Throughout the inspection, we took account of what people told us and how the registered manager understood and complied with the Mental Capacity Act 2005.

Services we rate

We rated it as Good overall.

  • The provider had enough staff to care for patients and keep them safe. Staff had training in key skills, understood how to protect patients from abuse, and managed safety well. The provider controlled infection risk well. Staff assessed risks to patients, acted on them and kept good care records. They managed medicines well.

  • Staff provided good care and treatment, gave patients enough to eat and drink, and gave them pain relief when they needed it. The registered manager made sure staff were competent. Staff worked well together for the benefit of patients, advised them on how to lead healthier lives, supported them to make decisions about their care, and had access to good information.

  • Staff treated patients with compassion and kindness, respected their privacy and dignity, took account of their individual needs, and helped them understand their treatments.

  • The registered manager planned care to meet the needs of local people, took account of patients’ individual needs, and made it easy for people to give feedback. People could access the service when they needed it and did not have to wait too long for treatment.

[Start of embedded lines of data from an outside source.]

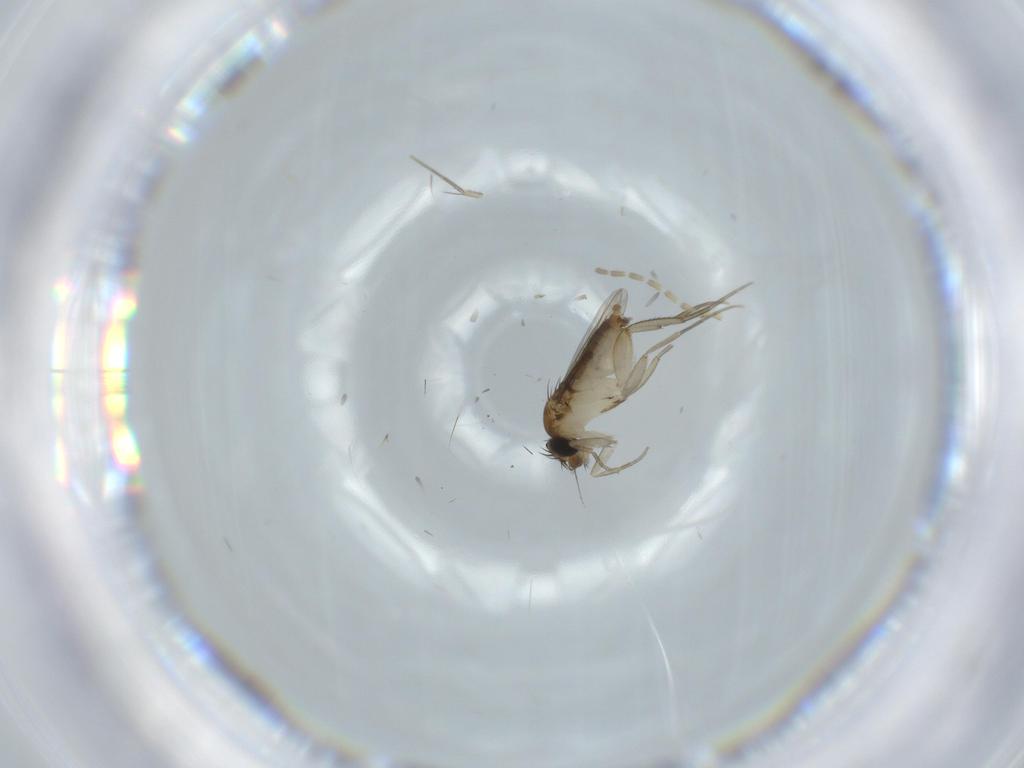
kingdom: Animalia
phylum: Arthropoda
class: Insecta
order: Diptera
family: Phoridae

  • Staff understood the registered manager’s vision. Staff felt respected, supported and valued. They were focused on the needs of patients receiving care. The registered manager engaged well with patients to plan and manage services.

However,

  • The registered manager did not operate effective governance processes and there was little evidence that the registered manager discussed, and shared lessons learned from the performance of the service, complaints or incidents.

  • The registered manager did not use systems to manage performance effectively, for example monitoring mandatory training compliance.

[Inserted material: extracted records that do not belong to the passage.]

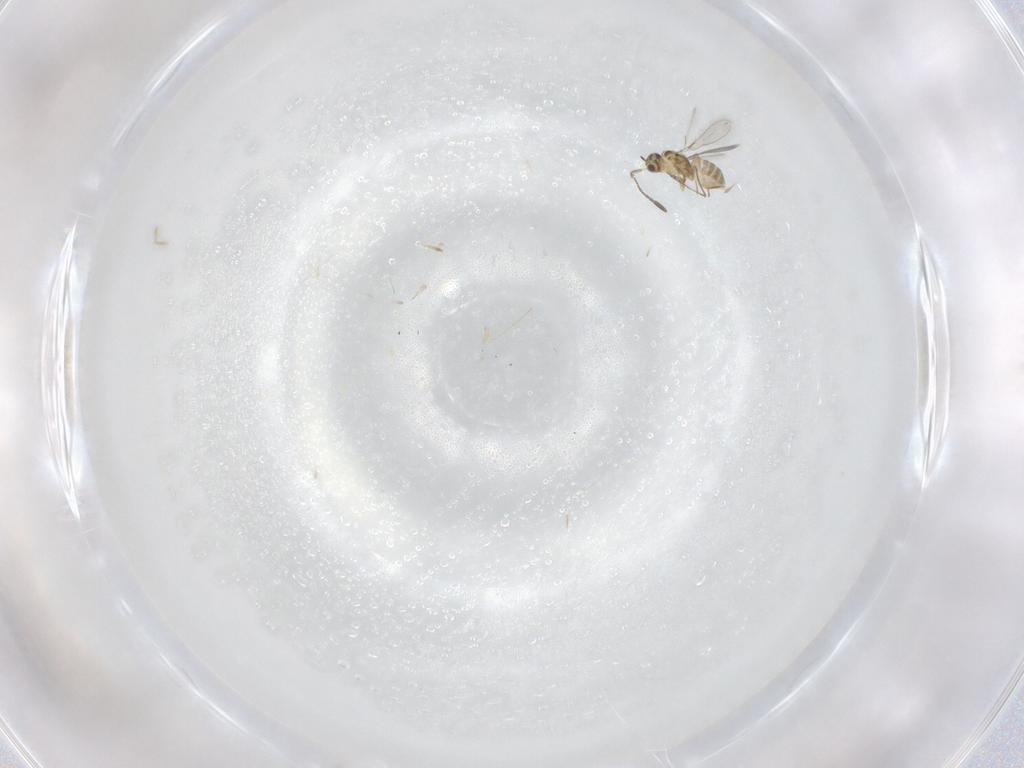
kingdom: Animalia
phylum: Arthropoda
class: Insecta
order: Hymenoptera
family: Mymaridae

  • The registered manager did not analyse data to understand the performance of the service, make decisions and improvements to the service based on it.

  • There was limited evidence that staff monitored the effectiveness of care and treatment or used the findings to make improvements to outcomes for patients.

Following this inspection, we told the registered manager that they should make improvements, even though a regulation had not been breached, to help the service improve. Details are at the end of the report.